[Opening DATA RECORDS section]

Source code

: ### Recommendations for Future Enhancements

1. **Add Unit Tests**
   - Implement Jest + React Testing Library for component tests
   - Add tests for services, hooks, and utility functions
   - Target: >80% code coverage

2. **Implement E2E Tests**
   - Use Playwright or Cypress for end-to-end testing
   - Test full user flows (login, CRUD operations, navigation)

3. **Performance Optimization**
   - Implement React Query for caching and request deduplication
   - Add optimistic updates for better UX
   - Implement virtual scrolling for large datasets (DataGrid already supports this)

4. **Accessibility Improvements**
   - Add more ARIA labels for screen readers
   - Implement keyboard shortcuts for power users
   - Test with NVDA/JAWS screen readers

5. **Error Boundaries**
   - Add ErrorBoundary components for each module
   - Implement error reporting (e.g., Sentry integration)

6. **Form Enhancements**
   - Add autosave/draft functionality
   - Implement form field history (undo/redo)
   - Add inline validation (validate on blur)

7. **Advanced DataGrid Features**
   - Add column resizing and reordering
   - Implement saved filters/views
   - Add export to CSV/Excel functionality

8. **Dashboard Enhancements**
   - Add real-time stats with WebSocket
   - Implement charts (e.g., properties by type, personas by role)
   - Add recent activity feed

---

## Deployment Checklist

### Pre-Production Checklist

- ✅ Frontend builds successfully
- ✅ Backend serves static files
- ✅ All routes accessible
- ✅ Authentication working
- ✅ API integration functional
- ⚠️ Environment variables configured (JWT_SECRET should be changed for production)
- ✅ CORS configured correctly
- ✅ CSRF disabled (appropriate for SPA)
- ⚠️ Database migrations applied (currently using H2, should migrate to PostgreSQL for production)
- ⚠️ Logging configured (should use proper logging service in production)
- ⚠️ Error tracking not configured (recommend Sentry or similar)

[Closing DATA RECORDS section]

EXERCISE DIRECTIONS: Select every line in the entries above that contains the string "Implement", treating uppercase and lowercase as distinct.

TASK SOLUTION:
   - Implement Jest + React Testing Library for component tests
2. **Implement E2E Tests**
   - Implement React Query for caching and request deduplication
   - Implement virtual scrolling for large datasets (DataGrid already supports this)
   - Implement keyboard shortcuts for power users
   - Implement error reporting (e.g., Sentry integration)
   - Implement form field history (undo/redo)
   - Implement saved filters/views
   - Implement charts (e.g., properties by type, personas by role)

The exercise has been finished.